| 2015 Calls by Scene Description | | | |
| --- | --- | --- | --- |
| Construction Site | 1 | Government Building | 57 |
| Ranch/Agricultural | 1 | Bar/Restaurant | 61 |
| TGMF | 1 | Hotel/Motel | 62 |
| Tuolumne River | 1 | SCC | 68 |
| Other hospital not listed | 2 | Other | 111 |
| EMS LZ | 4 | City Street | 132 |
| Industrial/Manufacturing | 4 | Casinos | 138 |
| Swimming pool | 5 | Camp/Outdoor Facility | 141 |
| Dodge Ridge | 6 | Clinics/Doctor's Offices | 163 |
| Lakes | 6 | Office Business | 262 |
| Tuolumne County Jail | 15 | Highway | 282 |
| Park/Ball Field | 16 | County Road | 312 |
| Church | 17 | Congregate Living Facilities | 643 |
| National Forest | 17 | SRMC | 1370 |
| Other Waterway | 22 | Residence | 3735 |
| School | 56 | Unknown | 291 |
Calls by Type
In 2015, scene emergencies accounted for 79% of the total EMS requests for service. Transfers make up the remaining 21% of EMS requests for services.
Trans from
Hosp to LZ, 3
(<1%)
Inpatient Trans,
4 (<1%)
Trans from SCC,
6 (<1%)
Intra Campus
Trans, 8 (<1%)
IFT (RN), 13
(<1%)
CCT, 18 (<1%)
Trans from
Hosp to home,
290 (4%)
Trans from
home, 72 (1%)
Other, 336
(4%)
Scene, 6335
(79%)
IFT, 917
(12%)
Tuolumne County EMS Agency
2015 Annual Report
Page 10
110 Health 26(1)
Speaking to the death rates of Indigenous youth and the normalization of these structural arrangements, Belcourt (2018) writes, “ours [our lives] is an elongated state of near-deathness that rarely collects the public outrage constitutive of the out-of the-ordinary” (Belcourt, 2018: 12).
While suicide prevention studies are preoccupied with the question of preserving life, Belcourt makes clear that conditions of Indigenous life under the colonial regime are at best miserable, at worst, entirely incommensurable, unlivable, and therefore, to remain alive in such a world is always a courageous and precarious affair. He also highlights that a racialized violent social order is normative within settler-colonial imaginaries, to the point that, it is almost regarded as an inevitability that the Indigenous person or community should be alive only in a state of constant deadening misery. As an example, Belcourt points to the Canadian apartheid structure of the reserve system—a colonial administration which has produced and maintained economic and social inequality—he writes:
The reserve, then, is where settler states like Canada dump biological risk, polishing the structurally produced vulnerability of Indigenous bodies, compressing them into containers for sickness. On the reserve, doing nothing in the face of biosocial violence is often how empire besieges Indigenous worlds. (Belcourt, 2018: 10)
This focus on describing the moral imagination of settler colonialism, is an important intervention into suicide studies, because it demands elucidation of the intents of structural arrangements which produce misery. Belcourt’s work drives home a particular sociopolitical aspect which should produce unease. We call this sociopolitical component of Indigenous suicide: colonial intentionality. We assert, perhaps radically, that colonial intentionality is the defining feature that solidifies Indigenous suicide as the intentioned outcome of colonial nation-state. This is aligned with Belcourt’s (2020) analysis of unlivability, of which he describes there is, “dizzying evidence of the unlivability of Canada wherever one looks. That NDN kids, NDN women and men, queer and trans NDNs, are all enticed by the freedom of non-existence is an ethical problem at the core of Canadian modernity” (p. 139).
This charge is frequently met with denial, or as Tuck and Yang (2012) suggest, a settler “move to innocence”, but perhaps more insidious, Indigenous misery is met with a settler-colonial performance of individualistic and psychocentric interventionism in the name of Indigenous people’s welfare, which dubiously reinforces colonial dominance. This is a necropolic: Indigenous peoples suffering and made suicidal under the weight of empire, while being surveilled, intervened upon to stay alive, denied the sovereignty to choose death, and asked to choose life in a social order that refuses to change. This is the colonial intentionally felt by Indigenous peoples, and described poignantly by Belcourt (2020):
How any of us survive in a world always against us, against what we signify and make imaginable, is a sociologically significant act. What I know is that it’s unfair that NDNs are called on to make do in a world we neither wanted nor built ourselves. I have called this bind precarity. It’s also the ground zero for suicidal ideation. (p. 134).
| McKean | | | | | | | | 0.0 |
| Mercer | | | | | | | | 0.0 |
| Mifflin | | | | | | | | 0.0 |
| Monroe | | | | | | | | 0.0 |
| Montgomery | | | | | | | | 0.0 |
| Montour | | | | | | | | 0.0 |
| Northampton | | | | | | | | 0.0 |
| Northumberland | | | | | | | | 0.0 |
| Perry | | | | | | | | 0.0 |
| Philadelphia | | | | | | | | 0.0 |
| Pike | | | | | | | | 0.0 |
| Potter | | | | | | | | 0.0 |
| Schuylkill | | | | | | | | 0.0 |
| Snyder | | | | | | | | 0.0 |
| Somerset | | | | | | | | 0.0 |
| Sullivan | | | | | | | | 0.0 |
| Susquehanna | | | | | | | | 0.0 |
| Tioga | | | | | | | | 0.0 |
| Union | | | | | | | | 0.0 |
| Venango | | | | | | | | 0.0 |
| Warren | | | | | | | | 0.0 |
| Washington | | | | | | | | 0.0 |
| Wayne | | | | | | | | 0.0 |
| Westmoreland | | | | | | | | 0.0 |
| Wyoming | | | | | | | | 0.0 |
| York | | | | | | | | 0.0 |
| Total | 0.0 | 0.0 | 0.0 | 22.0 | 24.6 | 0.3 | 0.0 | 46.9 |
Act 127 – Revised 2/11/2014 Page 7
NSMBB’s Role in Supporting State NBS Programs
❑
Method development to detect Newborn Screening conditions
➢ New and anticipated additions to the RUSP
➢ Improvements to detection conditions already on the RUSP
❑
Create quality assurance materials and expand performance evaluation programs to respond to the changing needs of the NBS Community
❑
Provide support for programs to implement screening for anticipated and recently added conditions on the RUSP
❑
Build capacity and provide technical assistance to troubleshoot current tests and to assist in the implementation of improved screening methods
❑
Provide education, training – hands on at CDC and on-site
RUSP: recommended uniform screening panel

Task: The range runs from the line above containing "1 | SCC | 68 |" to the line containing "Highway | 282 |", inclusive. Restate those lines word for word and no others.

Result of this task:
| Tuolumne River | 1 | SCC | 68 |
| Other hospital not listed | 2 | Other | 111 |
| EMS LZ | 4 | City Street | 132 |
| Industrial/Manufacturing | 4 | Casinos | 138 |
| Swimming pool | 5 | Camp/Outdoor Facility | 141 |
| Dodge Ridge | 6 | Clinics/Doctor's Offices | 163 |
| Lakes | 6 | Office Business | 262 |
| Tuolumne County Jail | 15 | Highway | 282 |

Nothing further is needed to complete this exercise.